● **WHAT IS ASKED**
a – Decide whether each statement agrees with the forum thread below about life in the Dominican Republic countryside, answering yes or no and quoting the deciding words: (i) Electricity is available 10 hours a day. (ii) Water comes through the line every day for half an hour. (iii) d0ug managed to upload photos to the thread.
b – In the forum thread below about the Dominican Republic countryside, what does d0ug say people there normally ride while holding a cell phone?
c – From the forum thread below about the Dominican Republic countryside, copy out the passage starting at "D0ug...I would like" and ending at "these pics ...".

— start of TEXT EXCERPT —

# disadvantaged ???



## d0ug (Jan 2, 2014)

Advantage to being disadvantaged living in the countryside of the Dominican Republic. The source of water and electricity is very unstable we get electricity 10 hours a day and the water comes every other day for ½ hour. 

This means that we need to have backup battery power and generators for the times when it dose not come back on. We need tank either in ground or on top of the ground to store water so we have water when there is none in the line. 

This is the disadvantage and the advantage is when there is a natural disaster we are prepared and we go about things like normal.


----------



## SeaBreeze (Jan 2, 2014)

The daily advantage is living in a simple natural countryside environment I'm sure...would like to see some photos of what it's like there, do you have any you may want to share?


----------



## nan (Jan 3, 2014)

Sounds like a  nice  simple, peacefull lifestyle to live d0ug, and at least you still have accsess to the internet.


----------



## SifuPhil (Jan 3, 2014)

SeaBreeze said:


> ...would like to see some photos of what it's like there ...










Sorry, D0ug - I like to see both sides of every argument presented fairly ...


----------



## Ozarkgal (Jan 3, 2014)

D0ug...I would like to see some pictures or at least descriptions that refute Phil's version. Don't keep us hanging thinking that you are living in a third world atmosphere if you aren't.  All places have their bad areas, while they also have some spectacular areas.


----------



## SifuPhil (Jan 3, 2014)

To be fair to D0ug, there are also these pics ...








I think that, like any other place on the planet, there is good and bad. I was just being snarky.


----------



## d0ug (Jan 4, 2014)

Sifuphil
  Both photos are correct. The countryside is tranquil and fairly clean. The housing goes from modern to houses of wood from palms. In the countryside it is normal to see people on horseback or donkey with a cell phone in their hands. Near the cities or tourist areas you will see the first set of pictures of sifuphil.
  I tried to upload photos not successful


----------

— end of TEXT EXCERPT —
— start of RECORDED DATA —

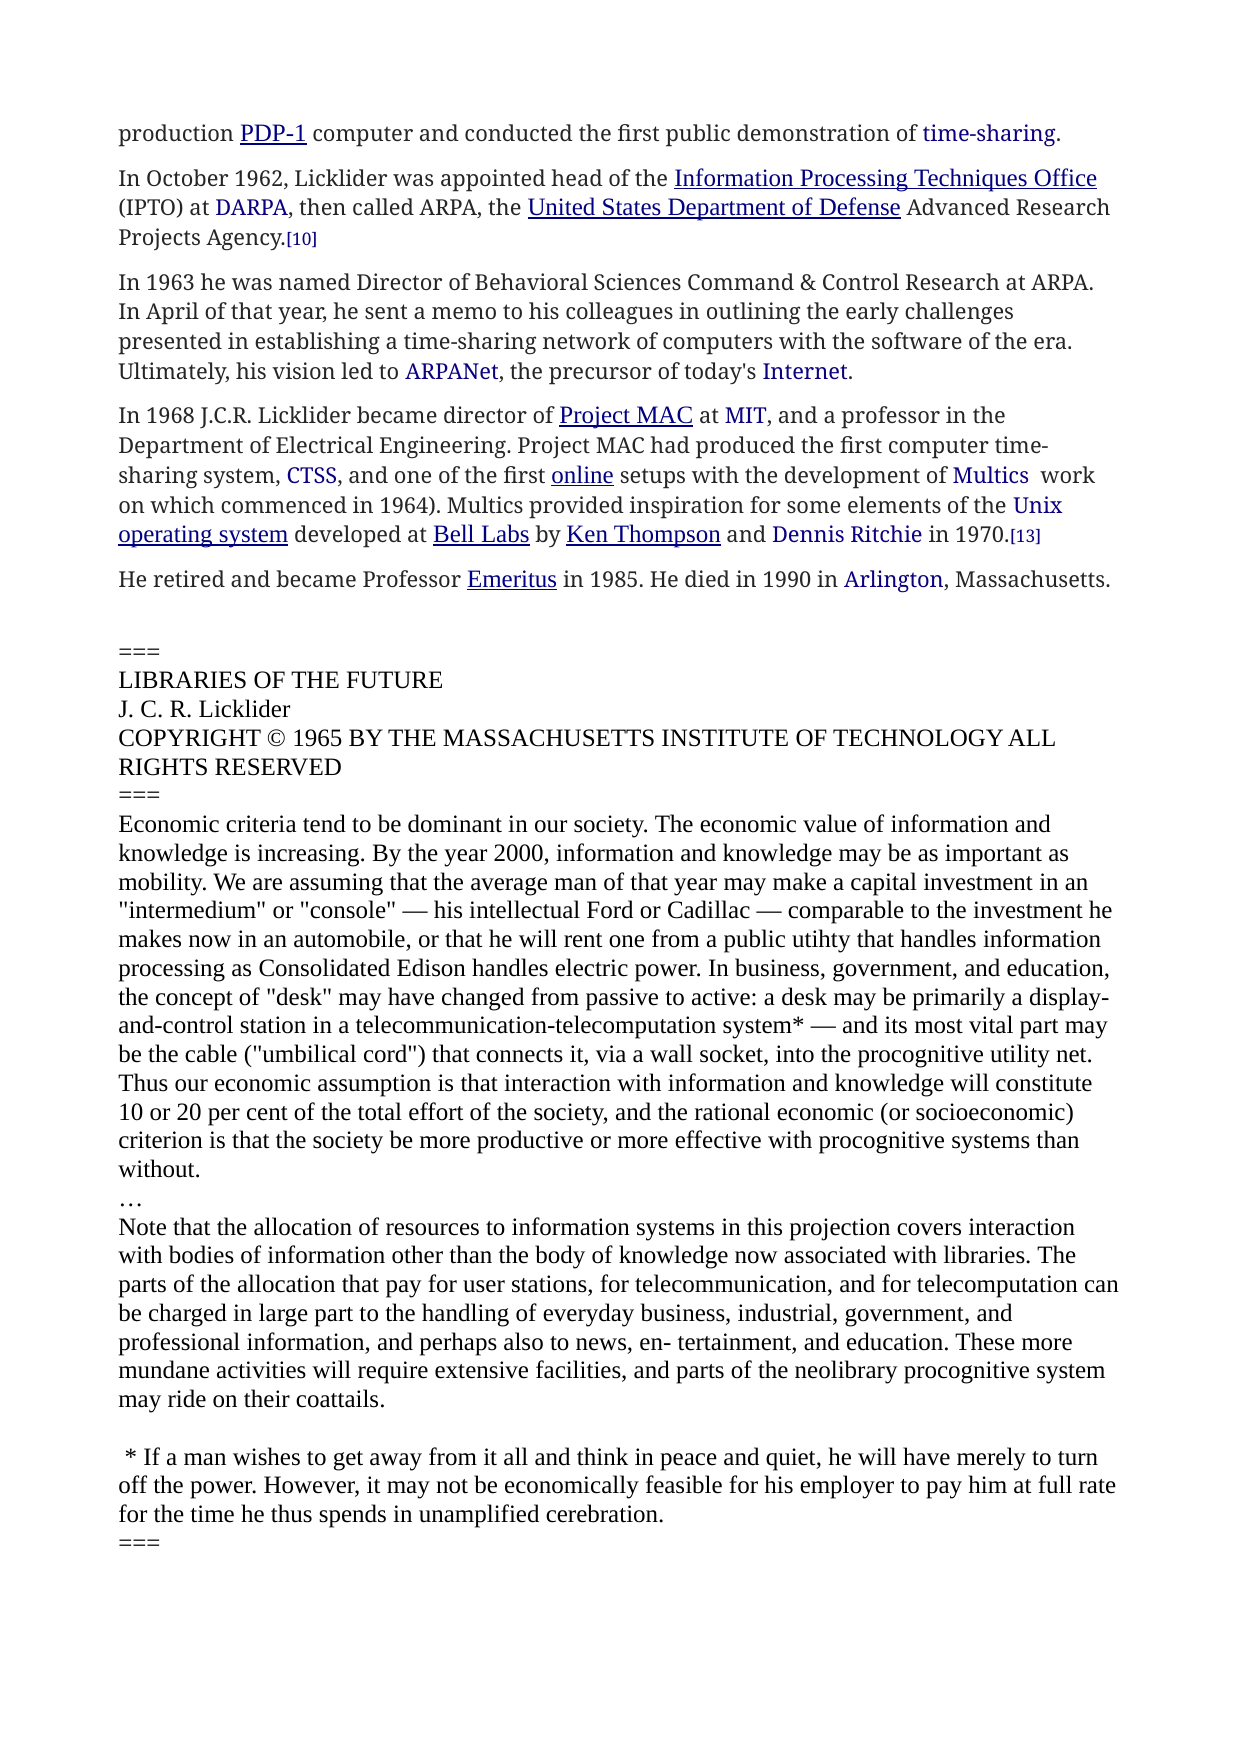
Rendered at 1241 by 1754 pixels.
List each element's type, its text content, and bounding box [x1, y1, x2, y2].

— end of RECORDED DATA —

● **TASK-BY-TASK ANSWERS**
a –
(i) Yes: "we get electricity 10 hours a day"
(ii) No: "the water comes every other day for ½ hour"
(iii) No: "I tried to upload photos not successful"

b – Horseback or donkey.

c –
D0ug...I would like to see some pictures or at least descriptions that refute Phil's version. Don't keep us hanging thinking that you are living in a third world atmosphere if you aren't.  All places have their bad areas, while they also have some spectacular areas.


----------



## SifuPhil (Jan 3, 2014)

To be fair to D0ug, there are also these pics ...